Charles Kenny points to research showing that, while having health insurance doesn’t always lead to better health outcomes, it does seem to make people happier:

The study suggested, unsurprisingly, that in places where out-of-pocket expenditures constitute a large portion of total health cost—compared to insurance and government financing—more households are burdened by high medical bills. In Brazil and Vietnam, out-of-pocket expenditures account for the considerable majority of total health spending, compared to about one-fifth of spending in the U.S. and less than 10 percent in the U.K. or Germany.

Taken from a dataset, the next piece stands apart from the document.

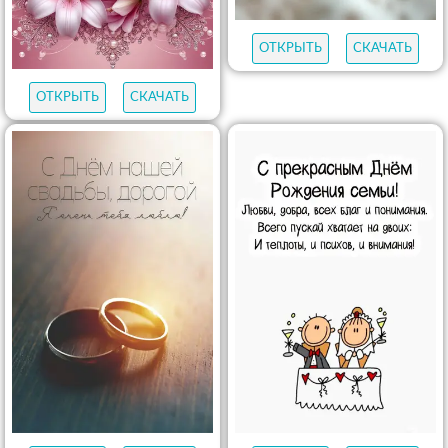
ОТКРЫТЬ
СКАЧАТЬ
ОТКРЫТЬ
СКАЧАТЬ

So perhaps it isn’t a surprise that expanding access to health insurance leads to fewer “catastrophic” expenditures—and greater happiness. In Thailand in the year 2000, 31 percent of households in which a member had required inpatient care faced health bills of more than 10 percent of the household’s total yearly consumption. The passage of a universal health insurance policy in 2001 reduced that proportion by half, to 15 percent.  And Patrick Asuming at Columbia University, who studied (PDF) a health insurance scheme in Ghana that covered hospital and clinic visits alongside approved medications, found that offering a random group of recipients subsidies for insurance led to more people getting insurance, better self-reported health (including fewer days feeling ill), and greater levels of contentment. Having such insurance increased the chance that recipients reported themselves happy or very happy by 22 percent.